May 27, 2004

So cutting edge it kind of hurts.

So now I feel all advanced, what with my ah, perspicacious remarks the other day about comparing NYT coverage of Abu Ghraib to the Wall Street Journal's coverage of it. Stephen Den Beste over at the flagship USS Clueless has a short article on the same matter of media bias today (though he's assessing Reuters/AP coverage of President Bush's speech Tuesday).

Good for me, eh?

I had kind of planned to say a few things about the Sarin shell in Iraq, which contained the fairly staggering quantity of four liters of the stuff; but it turns out that Bravo Romeo Delta, one of the good folks over at Anticipatory Retaliation, and who is a much better writer on munitions than I am, has already said it better. A single four-liter Sarin artillery shell could kill 10,000 people if the agents fully mixed and dispersed, making it unquestionably a WMD. That two agents in separate chambers of the same shell would have to mix in order to produce Sarin, and they were mostly drained without mixing them, is what resulted in our soldiers being exposed only to traces of Sarin, rather than a whole lot of it. As I understand it, simply detonating the shell (rather than launching it ballistically and dropping it from great height) wouldn't likely mix and disperse the gas effectively anyway, so the roadside bomb had no real chance of creating a cloud of aeresolized Sarin.

That only a trace of Sarin came out of the shell and the rest was Sarin precursors doesn't change a bit that this was a chemical weapon which was designed, built, owned, and--evidently, since Hans Blix didn't find it--hidden by Saddam in the runup to the war. Don't forget about the MiG-25 Foxbat which Saddam had had buried in the desert, and which took us five months after the fall of Saddam to find. Little containers of highly nasty stuff will not be easy to find, even if it hasn't been moved to Syria.
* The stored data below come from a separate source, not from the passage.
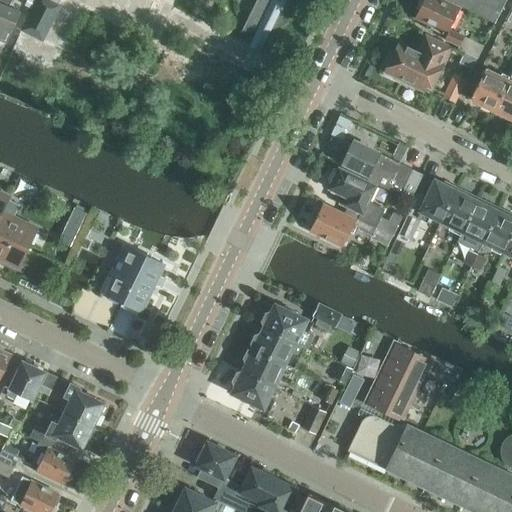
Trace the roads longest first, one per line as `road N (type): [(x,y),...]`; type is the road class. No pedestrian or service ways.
road 1 (tertiary): [(164,395),(319,85)]
road 2 (residential): [(397,511),(164,395)]
road 3 (residential): [(511,179),(319,85)]
road 4 (residential): [(164,395),(0,315)]
road 5 (tertiary): [(108,511),(164,395)]
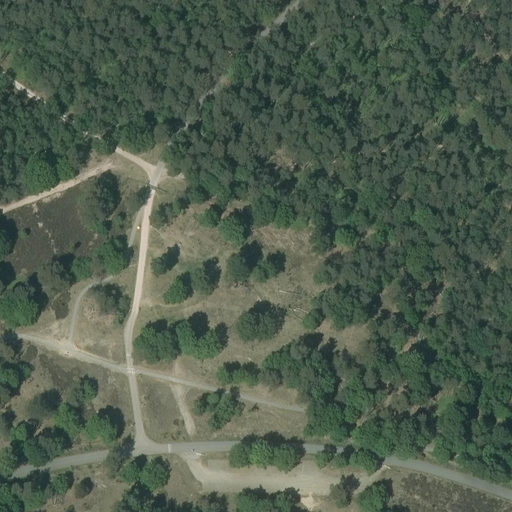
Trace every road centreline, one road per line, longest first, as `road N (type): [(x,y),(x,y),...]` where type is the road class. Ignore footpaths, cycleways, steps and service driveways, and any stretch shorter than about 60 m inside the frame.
road 1 (unclassified): [(511,496),(374,456),(191,449)]
road 2 (track): [(157,173),(198,104),(301,0)]
road 3 (track): [(148,191),(133,315),(184,300)]
road 4 (track): [(127,156),(0,74)]
road 5 (unclassified): [(0,479),(141,452)]
road 6 (unclassified): [(141,452),(126,340),(133,315)]
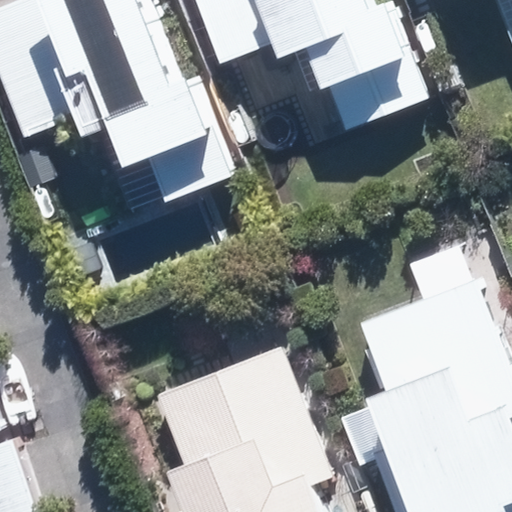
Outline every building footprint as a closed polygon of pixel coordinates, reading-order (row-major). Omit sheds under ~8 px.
[(101,135),(130,217),(241,176),(204,74),(189,79),(160,0),(0,0),(0,58),(29,138),(81,119),(88,140),(101,135)] [(201,0),(225,65),(278,46),(283,58),(312,48),(336,116),(344,113),(350,130),(433,100),(397,0),(377,7),(374,0),(201,0)] [(511,0),(500,0),(511,33),(511,0)] [(511,511),(511,357),(482,278),(367,321),(392,388),(372,395),(375,404),(344,416),(363,467),(377,462),(395,511),(511,511)] [(342,511),(329,479),(341,475),(288,342),(161,392),(188,460),(174,465),(191,511),(342,511)] [(0,431),(8,429),(0,403),(0,431)] [(0,511),(43,511),(19,439),(0,445),(0,511)]
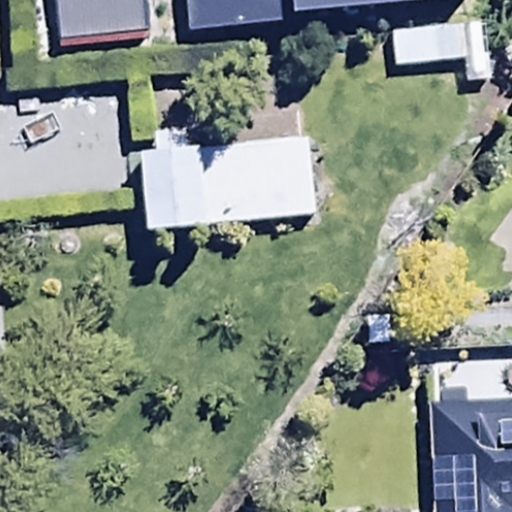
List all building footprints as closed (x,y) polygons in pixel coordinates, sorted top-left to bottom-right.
[(179,0),(183,35),(463,6),(462,0),(179,0)] [(478,33),(390,39),(393,72),(461,67),(462,88),(489,86),(485,31),(511,28),(511,24),(510,4),(476,6),(478,33)] [(137,158),(143,235),(315,222),(309,143),(184,152),(183,136),(148,139),(150,157),(137,158)] [(0,269),(24,268),(20,222),(0,223),(0,269)] [(511,511),(511,406),(425,409),(427,511),(511,511)]
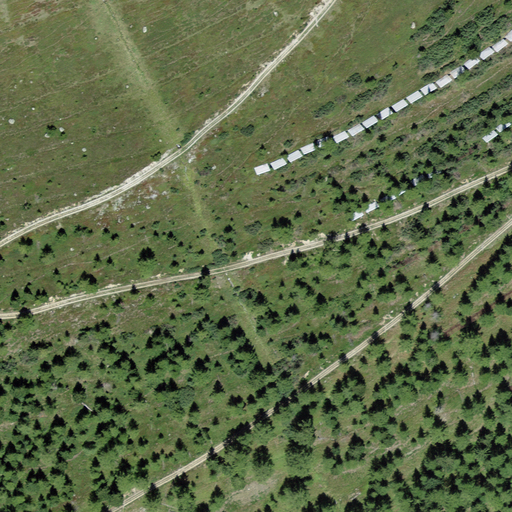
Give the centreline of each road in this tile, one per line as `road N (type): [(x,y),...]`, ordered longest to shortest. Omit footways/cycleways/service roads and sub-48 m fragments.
road 1 (track): [(511,166),(350,239),(0,310)]
road 2 (track): [(109,511),(208,455),(369,341),(511,222)]
road 3 (track): [(0,239),(147,172),(285,53),(327,0)]
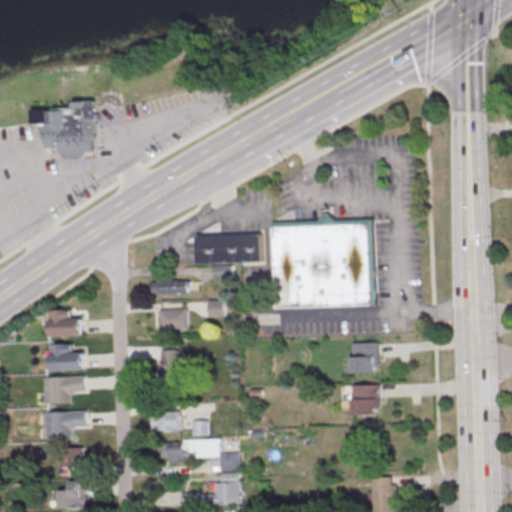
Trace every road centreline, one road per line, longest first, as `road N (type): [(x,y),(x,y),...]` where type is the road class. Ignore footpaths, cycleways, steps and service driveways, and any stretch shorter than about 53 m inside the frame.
road 1 (residential): [(125,511),(122,215)]
road 2 (secondary): [(218,157),(0,295)]
road 3 (secondary): [(470,266),(467,17)]
road 4 (secondary): [(477,511),(471,311)]
road 5 (secondary): [(467,17),(336,89)]
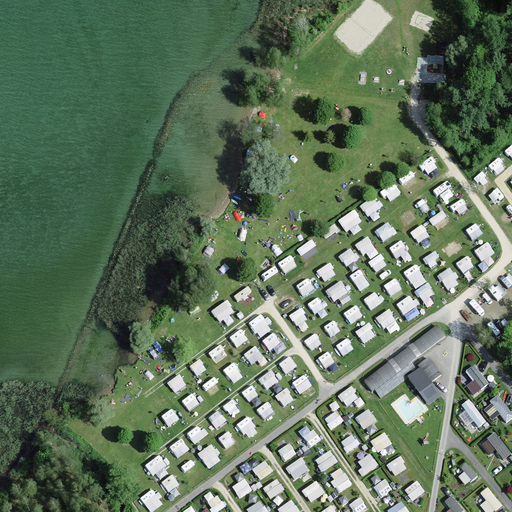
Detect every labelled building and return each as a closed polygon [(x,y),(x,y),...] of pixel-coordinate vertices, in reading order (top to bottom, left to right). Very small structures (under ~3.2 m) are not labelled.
[(401,177),(404,186),(417,182),(414,173),(401,177)] [(390,199),(401,192),(396,184),(385,190),(390,199)] [(423,212),(436,203),(429,193),(416,202),(423,212)] [(373,197),(363,205),(374,218),(384,210),(373,197)] [(461,219),(472,211),(462,198),(451,205),(461,219)] [(403,223),(417,218),(412,207),(399,212),(403,223)] [(339,219),(346,231),(364,219),(356,208),(339,219)] [(431,217),(437,228),(450,221),(444,209),(431,217)] [(384,240),(397,230),(389,220),(376,230),(384,240)] [(472,238),(483,233),(478,223),(467,228),(472,238)] [(417,241),(430,236),(425,224),(412,230),(417,241)] [(358,242),(369,259),(380,253),(369,235),(358,242)] [(451,254),(461,246),(455,237),(444,244),(451,254)] [(312,238),(298,249),(302,254),(316,244),(312,238)] [(397,257),(409,250),(403,239),(391,247),(397,257)] [(476,249),(483,259),(496,251),(489,240),(476,249)] [(339,256),(347,266),(359,256),(351,246),(339,256)] [(376,271),(388,263),(382,253),(369,260),(376,271)] [(286,271),(298,263),(292,254),(280,262),(286,271)] [(464,271),(474,264),(468,256),(459,263),(464,271)] [(323,279),(337,274),(332,262),(318,267),(323,279)] [(412,282),(425,274),(417,263),(405,271),(412,282)] [(356,286),(371,276),(364,265),(349,275),(356,286)] [(449,289),(461,282),(450,266),(439,274),(449,289)] [(295,285),(302,296),(316,287),(309,276),(295,285)] [(390,294),(403,288),(398,277),(385,283),(390,294)] [(327,289),(334,301),(349,292),(342,280),(327,289)] [(428,281),(416,290),(424,300),(436,290),(428,281)] [(282,306),(295,302),(290,290),(278,295),(282,306)] [(365,298),(372,308),(383,300),(376,290),(365,298)] [(404,314),(418,305),(411,294),(397,303),(404,314)] [(310,301),(315,312),(326,307),(321,296),(310,301)] [(211,310),(219,322),(225,317),(228,322),(236,316),(225,300),(211,310)] [(351,322),(364,314),(357,303),(344,312),(351,322)] [(294,324),(307,320),(303,308),(290,312),(294,324)] [(384,326),(397,318),(390,308),(377,316),(384,326)] [(262,313),(251,319),(258,330),(269,324),(262,313)] [(325,325),(329,335),(341,330),(336,320),(325,325)] [(364,341),(378,333),(371,321),(357,329),(364,341)] [(231,335),(238,345),(250,337),(243,327),(231,335)] [(421,358),(446,339),(437,327),(412,346),(421,358)] [(264,339),(277,353),(286,345),(274,331),(264,339)] [(307,339),(311,348),(322,342),(317,333),(307,339)] [(344,354),(355,348),(349,337),(337,344),(344,354)] [(222,343),(209,351),(216,361),(229,353),(222,343)] [(250,365),(264,354),(256,344),(242,355),(250,365)] [(421,358),(412,346),(408,349),(417,361),(421,358)] [(325,368),(337,360),(330,349),(318,357),(325,368)] [(392,361),(401,373),(417,361),(408,349),(392,361)] [(288,371),(299,364),(293,354),(282,361),(288,371)] [(432,383),(441,377),(429,360),(407,376),(419,393),(432,383)] [(225,369),(235,381),(244,373),(234,361),(225,369)] [(401,373),(392,361),(388,364),(397,375),(399,374),(401,373)] [(372,394),(397,375),(388,364),(363,382),(372,394)] [(475,364),(460,376),(475,394),(490,382),(475,364)] [(265,386),(278,381),(274,370),(261,375),(265,386)] [(176,391),(187,383),(181,373),(169,381),(176,391)] [(302,389),(312,383),(306,373),(296,379),(302,389)] [(432,383),(419,393),(429,405),(441,396),(432,383)] [(345,404),(360,397),(355,385),(339,392),(345,404)] [(277,394),(285,404),(295,397),(287,386),(277,394)] [(189,408),(200,403),(194,393),(184,398),(189,408)] [(501,413),(507,421),(511,417),(511,409),(501,394),(484,406),(493,419),(501,413)] [(470,397),(462,404),(467,409),(458,416),(466,426),(475,419),(480,425),(488,419),(470,397)] [(229,414),(241,408),(237,398),(224,403),(229,414)] [(270,400),(258,409),(265,418),(277,409),(270,400)] [(173,407),(163,415),(170,424),(180,416),(173,407)] [(370,407),(356,416),(364,428),(378,419),(370,407)] [(218,410),(210,417),(218,426),(226,419),(218,410)] [(340,410),(326,415),(330,427),(344,422),(340,410)] [(238,423),(249,437),(260,429),(248,415),(238,423)] [(310,422),(297,431),(309,447),(321,439),(310,422)] [(229,430),(219,437),(226,447),(236,439),(229,430)] [(371,438),(378,451),(386,447),(388,452),(396,449),(387,431),(371,438)] [(491,453),(497,448),(505,458),(511,452),(511,451),(497,431),(482,442),(491,453)] [(341,441),(348,451),(361,443),(354,432),(341,441)] [(285,459),(297,453),(292,442),(279,448),(285,459)] [(209,467),(223,458),(212,443),(199,452),(209,467)] [(357,461),(365,473),(379,463),(371,451),(357,461)] [(146,464),(154,475),(168,464),(160,453),(146,464)] [(249,461),(261,479),(272,471),(260,454),(249,461)] [(395,474),(409,465),(401,454),(388,463),(395,474)] [(289,465),(302,483),(314,474),(301,456),(289,465)] [(169,490),(180,482),(174,473),(162,481),(169,490)] [(239,497),(253,489),(247,477),(233,485),(239,497)] [(264,487),(271,497),(285,487),(278,477),(264,487)] [(383,495),(394,487),(386,477),(375,485),(383,495)] [(418,478),(405,488),(414,499),(427,489),(418,478)] [(311,501),(326,491),(318,479),(303,488),(311,501)] [(475,496),(487,511),(492,511),(504,503),(489,485),(475,496)] [(156,486),(142,496),(149,506),(163,496),(156,486)] [(214,488),(204,494),(215,511),(225,506),(214,488)] [(453,494),(445,500),(451,507),(445,511),(444,511),(461,511),(466,508),(453,494)] [(355,511),(359,511),(369,507),(362,495),(350,502),(355,511)] [(280,511),(296,511),(300,509),(293,498),(278,508),(280,511)] [(389,508),(391,511),(408,511),(411,510),(402,498),(389,508)] [(268,511),(263,499),(248,506),(250,511),(268,511)] [(198,511),(194,503),(182,510),(182,511),(198,511)]
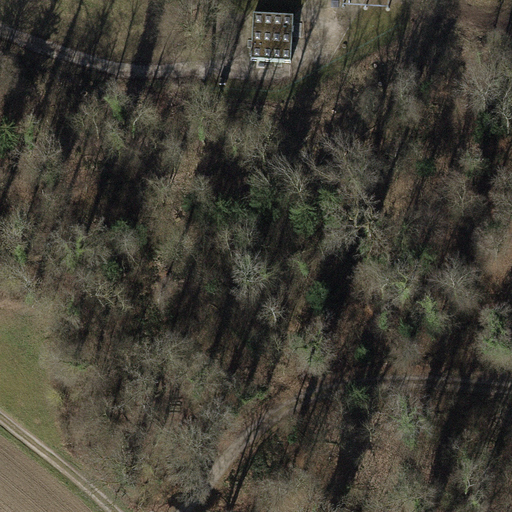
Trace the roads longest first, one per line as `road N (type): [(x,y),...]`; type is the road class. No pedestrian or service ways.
road 1 (track): [(187,511),(238,448),(285,408),(330,389),(378,381),(511,388)]
road 2 (track): [(210,79),(117,80),(0,31)]
road 3 (track): [(0,417),(113,511)]
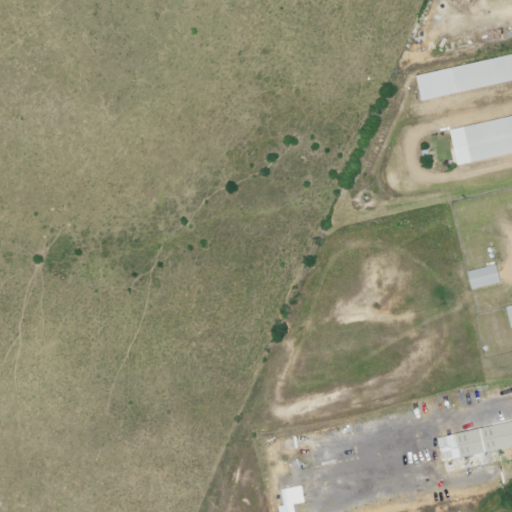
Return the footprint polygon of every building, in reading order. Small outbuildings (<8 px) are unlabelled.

So instead of talking about Sarin, I instead ask: when was the last time John Kerry said anything bad about how many jobs we've lost under This President? I braved the trolls long enough to wade through the Official John Kerry For President Blog, and find the category on policy remarks. There I found that in fact Kerry last referenced jobs in a way that his blog thought important enough to report on 5/7/2004--quite a change of pace from only a couple of months ago when jobs were literally an everyday complaint of his. The 5/7/2004 remarks are almost ironic, coinciding as they did with the release of an excellent labor report which showed an increase of 288,000 jobs (after big gains the two previous months as well). I did notice that he has now again, in this blog entry entitled "Jobs Up, but the Middle Class Squeeze Continues," repeated the quite fallacious claim that we are "still in the worst job recovery since the Great Depression, with 2.2 million private-sector jobs lost in the Bush presidency."

This 2.2 million jobs claim hasn't been true for months and was always more than just a little bit spurious. Let's just spend a minute to bring our facts up to date.

In December 2000 (just days before Bush took office), Total Nonagricultural Employment according to the payrolls survey was 131,878,000. (The original release of the data in the December 2000 report showed employment higher than that, but it was subsequently revised down.) As of the release of the report on 5/7/2004 which triggered Kerry's above-quoted tantrum, Total Nonagricultural Employment was 130,902,000. This is a reduction of 976,000; not 2.2 million. There's lots that could be said about interpreting what the 976,000 figure really means, but at least using the correct numbers when commenting on employment data would lend some credibility, not to say honesty, to Kerry's statement.

Though I haven't personally heard Kerry say anything foolish about jobs lately, I have had a number of opportunities to hear him whinge about gas prices. This business of the price of gas is also a fascinating subject, one which I will have (lo!) more to say about tomorrow or Friday.